The sound that came out was thin and high.

"Nope, that's too girly."

"Hello? Testing? Have you eaten yet?"

He winced. "That sounds like SpongeBob…"

"Braised fish, sweet-and-sour pork ribs, pork knuckle~"

He paused.

"…why do I sound like someone performing cross-talk?"

But at least he was getting closer.

Garfield waited on the roof until the sky darkened and he had finally settled on a voice… a young Optimus Prime.

Yes. That Optimus Prime.

Why?

Because it amused him.

Garfield flicked his tail. "And maybe a little meow from me as a bonus," he muttered to no one in particular.

"Autobots, attack!" Garfield barked.

"AUTOBOT TRANSFORMATION!"

Satisfied, he opened a portal and stepped through to New York.

Back at Queenie's shop, morning light filtered through the windows. Garfield had misjudged the time difference, the store should have been open. He popped the portal and slipped back inside.

"Master Garfield, you're back!" Baima greeted, bowing with relief.

"Mm, I'm here," Garfield replied, testing the new sound.

Baima froze. "You can speak?"

"Meow." The word came out strange and theatrical, as if he'd swallowed a radio.

"You sound… different," Baima observed.

"I ate language grass. My voice is still settling." Garfield ran a paw along his chin. "Three days. Practice."

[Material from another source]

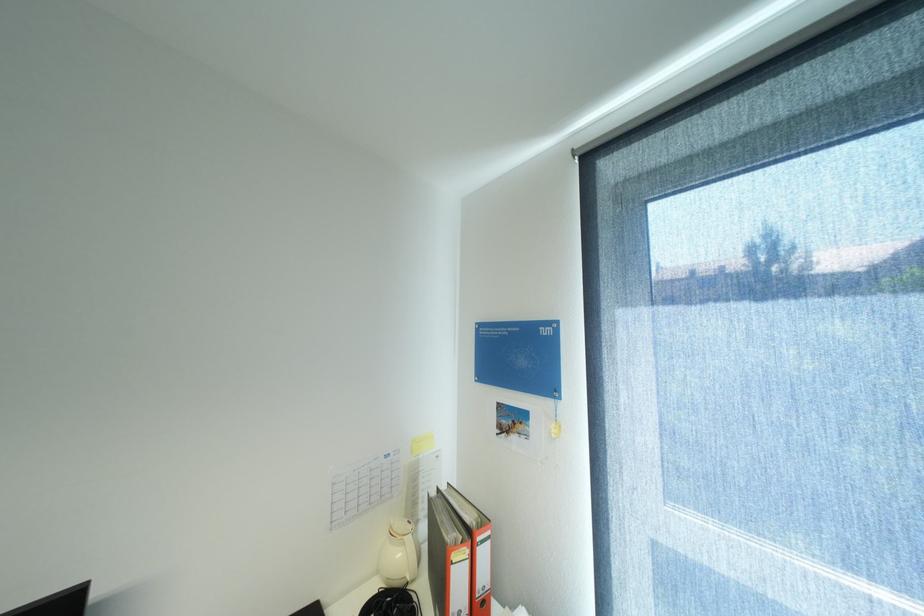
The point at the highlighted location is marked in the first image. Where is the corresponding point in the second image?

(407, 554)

They looked for Tina, Lilith, and Vivienne, but the three were gone. A neighbor had reported a haunting, Tina had taken the succubi out to exorcise it.

Queenie was alone in the kitchen. Garfield relaxed a little, succubi or no, they wouldn't let Tina get hurt.

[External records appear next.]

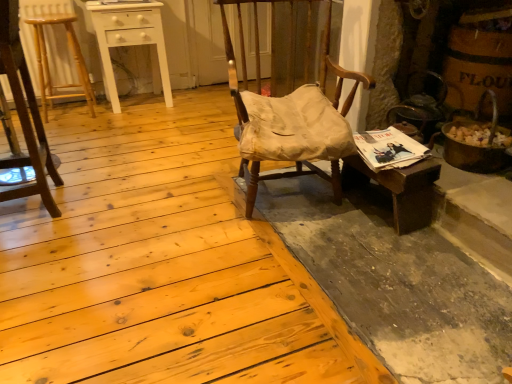
Locate an element on the screen. vacant space in wooden desk at right (from a real-world perspective) is located at coordinates (372, 205).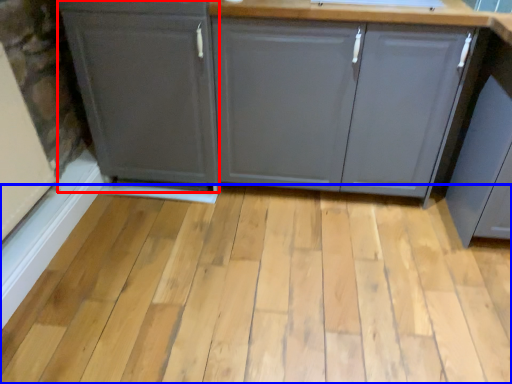
Question: Which point is closer to the camera, cabinetry (highlighted by a red box) or plank (highlighted by a blue box)?

Choices:
 (A) cabinetry
 (B) plank

Answer: (B)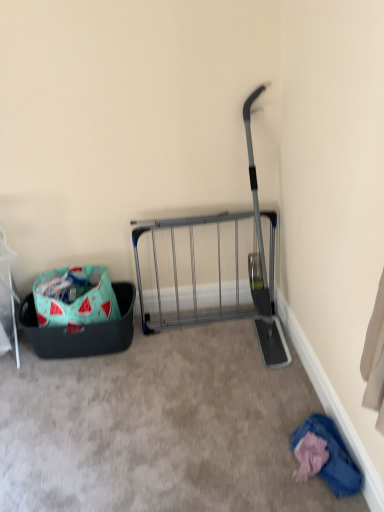
Question: Looking at their shapes, would you say blue cotton shirt at lower right is wider or thinner than watermelon-patterned fabric bag at lower left?

Choices:
 (A) thin
 (B) wide

Answer: (A)

Question: Considering their positions, is blue cotton shirt at lower right located in front of or behind watermelon-patterned fabric bag at lower left?

Choices:
 (A) behind
 (B) front

Answer: (B)

Question: Considering the real-world distances, which object is closest to the blue cotton shirt at lower right?

Choices:
 (A) teal fabric laundry basket at lower left
 (B) metallic gray rack at center
 (C) watermelon-patterned fabric bag at lower left

Answer: (B)

Question: Estimate the real-world distances between objects in this image. Which object is closer to the watermelon-patterned fabric bag at lower left?

Choices:
 (A) teal fabric laundry basket at lower left
 (B) blue cotton shirt at lower right
 (C) metallic gray rack at center

Answer: (A)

Perched on the counter, Garfield began warming up. "Baima," he called in Baima's direction. "Tell me I look handsome."

Baima blinked. "You are… handsome, my king."

Garfield preened. "Good. Carry on."

Then, on a whim, he decided to sing. He hummed the brassy, swaggering tune you'd expect from a movie hero… the sort of song that makes one feel like strolling into battle while dancing.

His body moved before his brain could stop it, a strange, bouncy choreography of half-meow, half-lyric nonsense.

"Hey—hey—what's with your head—meow—hey—meow—" he improvised, flashing broken English and odd mews between phrases. The rhythm was infectious.

Baima frowned and scratched her head. "Has Master Garfield taken something? He's acting… odd. Saying things I don't understand."

Her English was serviceable, but Garfield's new voice warped words into strange syllables. Worried he was ill or bewitched, Baima extended her hands and cast a quick detection charm.

A rippling, golden shield scanned Garfield from head to tail.

Nothing abnormal returned.

Relieved but still puzzled, she asked, "Lord Garfield, are you certain you're all right? Should we go to Kamar-Taj and have Master check you?"

Garfield waved a dismissive paw. "No need. Listen."

He dragged Baima into his private dimensional pocket, a small, safe space he used for practice and the two of them danced the tune together, two ridiculous figures illuminated by their own ridiculousness.

The Ancient One, quietly observing Garfield from the astral plane, rubbed her smooth bald head with deep concern.

"…What on Earth is my foolish apprentice doing?"

"And Baima too… did they both overdose on enlightenment or did I mix the wrong tea this morning?"

Meanwhile, in Asgard, the Rainbow Bridge hummed to life. Heimdall stood at his post, Odin's command echoing in his mind.

"Keep an eye on the orange cat."

Heimdall narrowed his golden eyes as he observed Garfield's antics from across the realms.

"…Should I report this?" He wondered aloud.

"Is it possible, just possible… that this creature isn't dangerous… just insane?"

He considered it very seriously.

"Should I tell Odin the cat is mentally unstable and requires divine medical intervention?"

Heimdall sighed, shoulders drooping under the weight of cosmic responsibility.